Shops with highly skilled makers have gathered here. They manufacture products that can be made only in the Kojima area said Hisao Manabe, 64, the president of Japan Blue Co., which operates a shop near the entrance to the street. The first domestically manufactured jeans were made and sold in 1965 by Maruo Hifuku, the predecessor of today’s Big John.
Cotton farming has been widespread in the Kojima area since the Edo period (1603-1867). Beginning in the Meiji era (1868-1912), many sewing factories were concentrated in the area. As a result, many companies here entered the jeans manufacturing industry. They include a maker of school uniforms based in the Kojima area with the highest market share in the nation.
Shinsaku Sugiyama, a professor emeritus of brand strategy at Shujitsu University, said: “In the Kojima area, there were companies making highly durable school uniforms with thick fibres. So there were machines capable of sewing thick denim fabrics and skilled craftsmen who could use the machines.”
Sugiyama, the author of the book “Nippon Jeans Monogatari” (Tales of Japan-made jeans), believes such factors contributed to the Kojima area’s development as a production site for jeans.

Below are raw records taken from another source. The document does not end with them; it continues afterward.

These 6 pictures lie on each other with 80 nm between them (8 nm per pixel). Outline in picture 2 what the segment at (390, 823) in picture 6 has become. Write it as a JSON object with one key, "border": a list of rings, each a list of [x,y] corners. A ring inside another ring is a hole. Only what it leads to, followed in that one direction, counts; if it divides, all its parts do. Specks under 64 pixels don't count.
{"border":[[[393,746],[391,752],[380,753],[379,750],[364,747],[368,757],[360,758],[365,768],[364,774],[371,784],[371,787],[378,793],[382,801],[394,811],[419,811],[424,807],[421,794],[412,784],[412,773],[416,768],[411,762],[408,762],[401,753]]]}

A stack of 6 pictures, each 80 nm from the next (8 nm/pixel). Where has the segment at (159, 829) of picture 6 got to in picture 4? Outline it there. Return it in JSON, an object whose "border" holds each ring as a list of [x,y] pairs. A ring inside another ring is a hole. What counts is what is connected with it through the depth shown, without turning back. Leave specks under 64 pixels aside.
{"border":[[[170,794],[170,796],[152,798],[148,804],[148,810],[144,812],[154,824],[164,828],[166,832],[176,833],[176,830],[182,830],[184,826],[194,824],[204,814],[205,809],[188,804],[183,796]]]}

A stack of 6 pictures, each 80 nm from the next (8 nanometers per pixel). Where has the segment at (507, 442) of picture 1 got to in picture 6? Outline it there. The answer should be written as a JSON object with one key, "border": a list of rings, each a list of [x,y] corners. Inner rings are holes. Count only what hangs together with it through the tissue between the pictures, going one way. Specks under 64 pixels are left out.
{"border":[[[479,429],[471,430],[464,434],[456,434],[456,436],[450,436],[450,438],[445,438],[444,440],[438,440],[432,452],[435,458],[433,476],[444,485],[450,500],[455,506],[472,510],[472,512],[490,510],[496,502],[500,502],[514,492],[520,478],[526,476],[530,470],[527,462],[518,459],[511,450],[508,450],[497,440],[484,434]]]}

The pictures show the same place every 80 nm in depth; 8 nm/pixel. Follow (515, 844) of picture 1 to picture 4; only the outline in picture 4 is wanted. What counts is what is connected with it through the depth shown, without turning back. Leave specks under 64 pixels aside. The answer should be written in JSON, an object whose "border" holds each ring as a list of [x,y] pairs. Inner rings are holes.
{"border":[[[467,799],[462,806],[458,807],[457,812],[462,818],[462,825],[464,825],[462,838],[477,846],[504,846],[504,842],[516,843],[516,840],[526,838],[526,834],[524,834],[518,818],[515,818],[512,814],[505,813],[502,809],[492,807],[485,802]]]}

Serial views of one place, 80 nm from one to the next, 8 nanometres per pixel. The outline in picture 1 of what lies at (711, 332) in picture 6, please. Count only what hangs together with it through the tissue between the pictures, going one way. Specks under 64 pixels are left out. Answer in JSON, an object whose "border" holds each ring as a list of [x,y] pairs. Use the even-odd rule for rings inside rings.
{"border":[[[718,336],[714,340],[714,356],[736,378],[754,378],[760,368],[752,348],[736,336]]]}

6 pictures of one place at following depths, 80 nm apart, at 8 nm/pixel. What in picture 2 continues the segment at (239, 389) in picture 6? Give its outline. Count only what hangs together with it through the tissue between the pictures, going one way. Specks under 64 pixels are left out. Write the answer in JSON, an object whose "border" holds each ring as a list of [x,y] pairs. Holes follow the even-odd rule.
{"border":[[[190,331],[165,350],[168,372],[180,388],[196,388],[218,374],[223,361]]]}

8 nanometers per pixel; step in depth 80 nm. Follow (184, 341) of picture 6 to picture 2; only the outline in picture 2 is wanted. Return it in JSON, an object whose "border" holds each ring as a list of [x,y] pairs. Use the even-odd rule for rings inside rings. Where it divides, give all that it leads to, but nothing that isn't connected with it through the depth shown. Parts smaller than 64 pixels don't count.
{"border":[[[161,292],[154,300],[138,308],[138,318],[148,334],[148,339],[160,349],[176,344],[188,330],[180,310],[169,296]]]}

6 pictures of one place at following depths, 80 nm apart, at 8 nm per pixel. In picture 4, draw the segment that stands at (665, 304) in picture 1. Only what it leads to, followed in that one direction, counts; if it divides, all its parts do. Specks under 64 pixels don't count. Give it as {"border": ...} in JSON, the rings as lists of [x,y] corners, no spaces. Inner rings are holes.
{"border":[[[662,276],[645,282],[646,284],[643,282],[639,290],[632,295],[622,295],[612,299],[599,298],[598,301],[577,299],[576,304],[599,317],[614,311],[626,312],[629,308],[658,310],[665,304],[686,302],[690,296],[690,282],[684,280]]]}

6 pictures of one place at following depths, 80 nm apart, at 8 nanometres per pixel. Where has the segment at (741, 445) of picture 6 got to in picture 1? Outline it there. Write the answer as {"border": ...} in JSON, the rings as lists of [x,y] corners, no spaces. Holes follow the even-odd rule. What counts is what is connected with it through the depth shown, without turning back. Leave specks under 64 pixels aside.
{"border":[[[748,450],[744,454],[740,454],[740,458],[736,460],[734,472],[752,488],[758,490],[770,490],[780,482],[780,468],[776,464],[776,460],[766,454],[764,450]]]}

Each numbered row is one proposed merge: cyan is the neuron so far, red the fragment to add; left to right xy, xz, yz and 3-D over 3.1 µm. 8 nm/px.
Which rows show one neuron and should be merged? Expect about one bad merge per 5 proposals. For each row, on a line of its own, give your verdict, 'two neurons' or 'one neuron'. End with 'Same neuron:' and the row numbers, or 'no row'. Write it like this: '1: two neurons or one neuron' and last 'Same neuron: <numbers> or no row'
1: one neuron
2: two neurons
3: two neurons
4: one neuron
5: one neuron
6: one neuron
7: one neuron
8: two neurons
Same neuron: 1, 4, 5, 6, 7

However, the Ajino Shotengai shopping street that was the central part of the Kojima area gradually declined, partly because JR Kojima Station was newly built about one kilometre from the area in tandem with the opening of the Seto Ohashi bridge in 1988. In the latter half of the 2000s, 70 per cent of the about 70 shops in the street closed.
To overcome this situation, local makers including Manabe and the Kojima Chamber of Commerce and Industry, among others, set up a council to promote the Kojima Jeans Street in 2009. The council called on about 40 companies that have factories or other facilities in the Kojima area to open shops in the vacant spaces in the street.
At that time, only two shops in the street sold jeans. Many people were negative about the plan, saying it was impossible that many people would gather there given the circumstances. Some of the property owners of the vacant shops were reluctant to lease them.
Taxis bearing jean patterns over the entire body of their cab operate in the area. In 2015, the Michelin Green Guide Japon, a guidebook issued by Michelin of France, introduced the Kojima area as a key place for jeans in Japan. Since then, a sizable portion of the visitors has been foreigners.
Because there have been times when jeans made in the Kojima area struggled to compete with lower-priced foreign products, an urgent task is getting tourists to spend a longer amount of time in the area and increasing the percentage of repeaters among visitors.